A couple of weeks ago, HBO renewed Westworld for a fourth season, which surprised some fans who had given up on the show or thought that Westworld’s third season would be the show’s last. But after a report revealed a potential stipulation could mean up to three more seasons of Westworld, the show’s creators are clarifying parts of their game plan.
The initial belief that Westworld could continue all the way up to season 6 came from The Hollywood Reporter’s article on the Westworld season 4 renewal. In giving context to the renewal, The Hollywood Reporter noted that Westworld creators Jonathan Nolan and Lisa Joy had a nine-figure deal with Amazon and that HBO renewed the series partially because it had already paid Nolan and Joy all the way up to a potential sixth season of Westworld as part of that Amazon deal.
But the idea that Nolan and Joy had planned a six-season run of Westworld has persisted for years thanks to comments that James Marsden (who starred in the show’s first two seasons as the host Teddy) made ahead of season 1. Marsden framed the delay in production for season 1 as ultimately a good thing, noting that there was a longer plan being formed.
“It wasn’t about getting the first 10 [episodes] done, it was about mapping out what the next 5 or 6 years are going to be,” Marsden told Entertainment Weekly in 2016. “We wanted everything in line so that when the very last episode airs and we have our show finale, five or seven years down the line, we knew how it was going to end the first season — that’s the way Jonah and [executive producer J.J. Abrams] operate. They’re making sure all the ducks are in the row.”
But now that at least season 3 is in the rearview mirror, Nolan is saying in a new interview with Variety that he and Joy never set how many seasons Westworld would be in stone because “I think you’d be foolish to”; Joy compared limiting themselves to telling the story they wanted in so many seasons akin to setting a page count when writing a novel.
“Things change, circumstances change,” Nolan explained. “I think when we sat down to do the show, we didn’t quite realize how difficult it would be to make this show — [laughing] how many years it would take per season. So we’ve never actually talked about how many seasons that plan was, and indeed I think when we had the plan it didn’t actually map out to a specific number of seasons, exactly. It was a beginning, a middle and an end.”

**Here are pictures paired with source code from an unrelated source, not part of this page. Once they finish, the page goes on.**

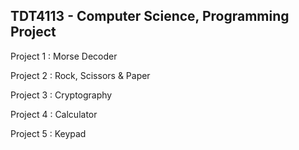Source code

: ## TDT4113 - Computer Science, Programming Project


Project 1 : Morse Decoder

Project 2 : Rock, Scissors & Paper

Project 3 : Cryptography

Project 4 : Calculator

Project 5 : Keypad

As Nolan elaborated, it’s more about making sure you tell the story you want to with enough room to do so while being conscious about not overstaying your welcome or wasting the time of its talented cast in what’s likely the finest of balancing acts.
At the end of Westworld’s third season, the show is in a perfect position to reinvent itself once again. But will it be the final time? That’s something we’ll have to wait and see whenever the fourth season comes our way.